*** GIVEN DATA ***
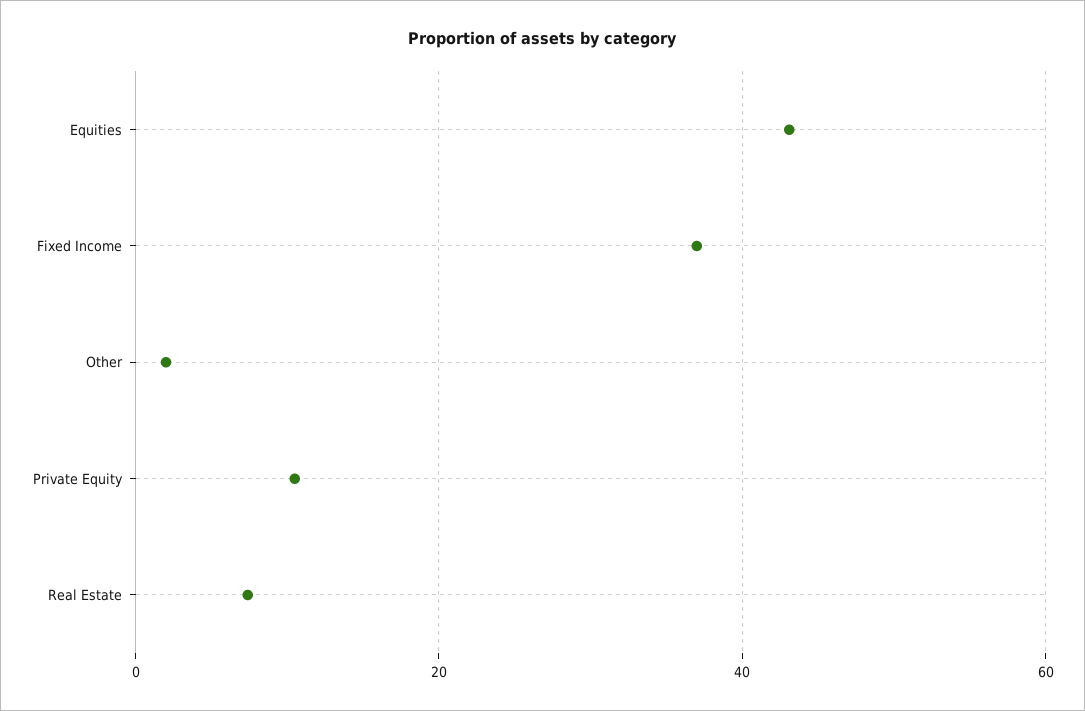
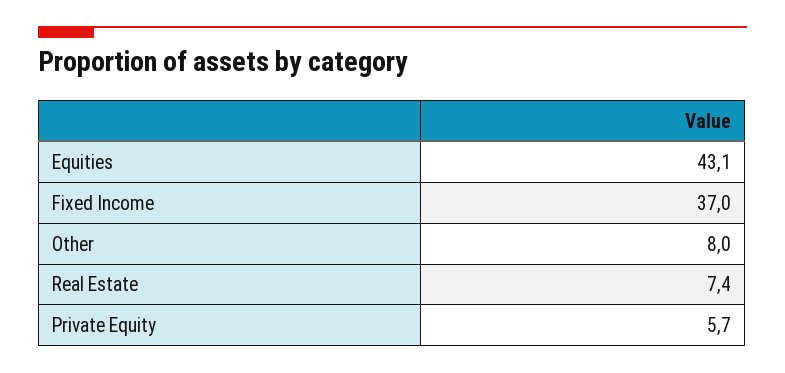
  {
    "Equities": 43.1,
    "Fixed Income": 37,
-   "Other": 2,
+   "Other": 8,
-   "Private Equity": 10,
+   "Private Equity": 5.7,
    "Real Estate": 7.4
  }

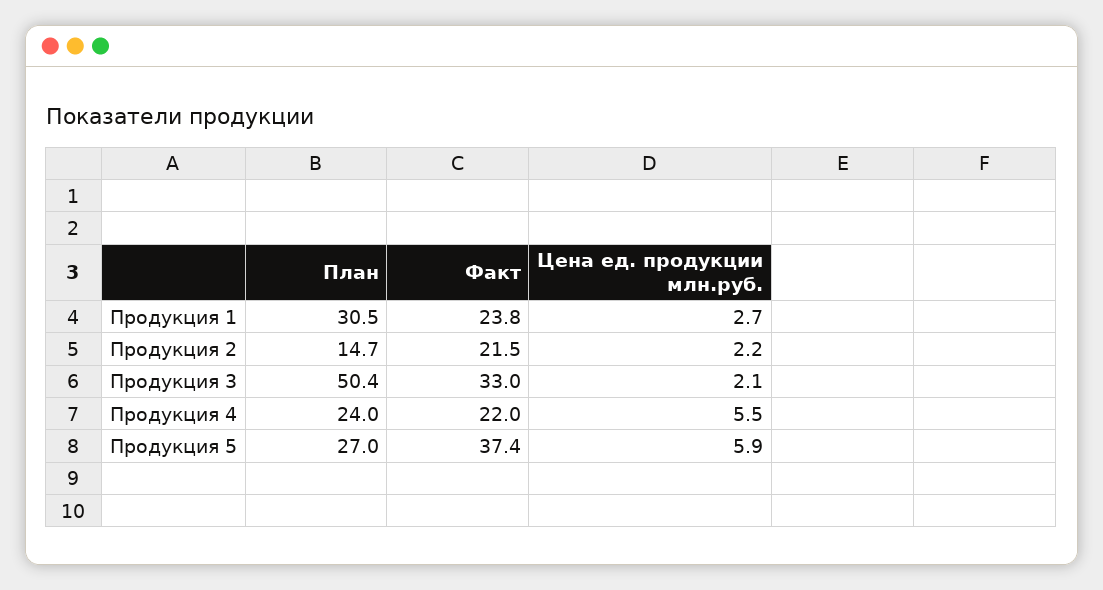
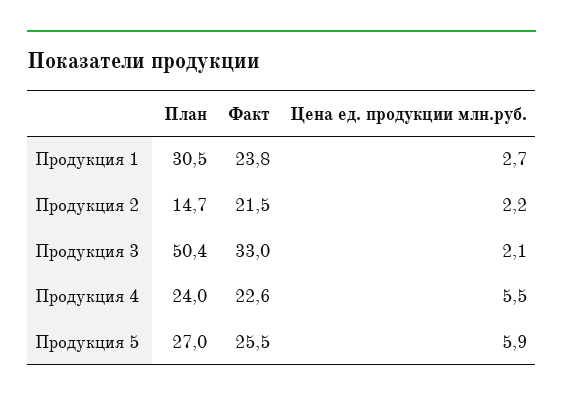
  {
    "План": {
      "Продукция 1": 30.5,
      "Продукция 2": 14.7,
      "Продукция 3": 50.4,
      "Продукция 4": 24,
      "Продукция 5": 27
    },
    "Факт": {
      "Продукция 1": 23.8,
      "Продукция 2": 21.5,
      "Продукция 3": 33,
-     "Продукция 4": 22,
+     "Продукция 4": 22.6,
-     "Продукция 5": 37.4
+     "Продукция 5": 25.5
    },
    "Цена ед. продукции млн.руб.": {
      "Продукция 1": 2.7,
      "Продукция 2": 2.2,
      "Продукция 3": 2.1,
      "Продукция 4": 5.5,
      "Продукция 5": 5.9
    }
  }

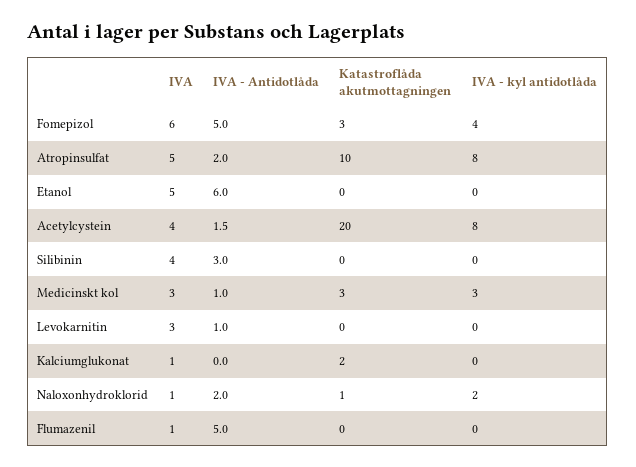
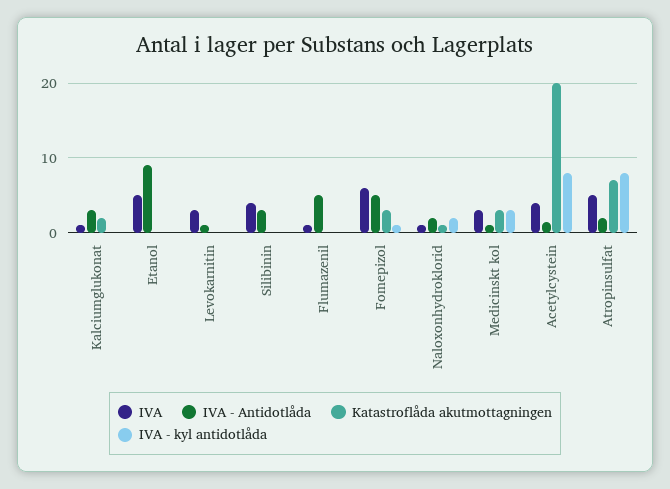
  {
    "IVA": {
      "Fomepizol": 6,
      "Atropinsulfat": 5,
      "Etanol": 5,
      "Acetylcystein": 4,
      "Silibinin": 4,
      "Medicinskt kol": 3,
      "Levokarnitin": 3,
      "Kalciumglukonat": 1,
      "Naloxonhydroklorid": 1,
      "Flumazenil": 1
    },
    "IVA - Antidotlåda": {
      "Fomepizol": 5,
      "Atropinsulfat": 2,
-     "Etanol": 6,
+     "Etanol": 9,
      "Acetylcystein": 1.5,
      "Silibinin": 3,
      "Medicinskt kol": 1,
      "Levokarnitin": 1,
-     "Kalciumglukonat": 0,
+     "Kalciumglukonat": 3,
      "Naloxonhydroklorid": 2,
      "Flumazenil": 5
    },
    "Katastroflåda akutmottagningen": {
      "Fomepizol": 3,
-     "Atropinsulfat": 10,
+     "Atropinsulfat": 7,
      "Etanol": 0,
      "Acetylcystein": 20,
      "Silibinin": 0,
      "Medicinskt kol": 3,
      "Levokarnitin": 0,
      "Kalciumglukonat": 2,
      "Naloxonhydroklorid": 1,
      "Flumazenil": 0
    },
    "IVA - kyl antidotlåda": {
-     "Fomepizol": 4,
+     "Fomepizol": 1,
      "Atropinsulfat": 8,
      "Etanol": 0,
      "Acetylcystein": 8,
      "Silibinin": 0,
      "Medicinskt kol": 3,
      "Levokarnitin": 0,
      "Kalciumglukonat": 0,
      "Naloxonhydroklorid": 2,
      "Flumazenil": 0
    }
  }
*** End of GIVEN DATA ***
BRIEF:
Check every line above for the string "Atropinsulfat" and copy those that have it.

SOLUTION BELOW:
      "Atropinsulfat": 5,
      "Atropinsulfat": 2,
-     "Atropinsulfat": 10,
+     "Atropinsulfat": 7,
      "Atropinsulfat": 8,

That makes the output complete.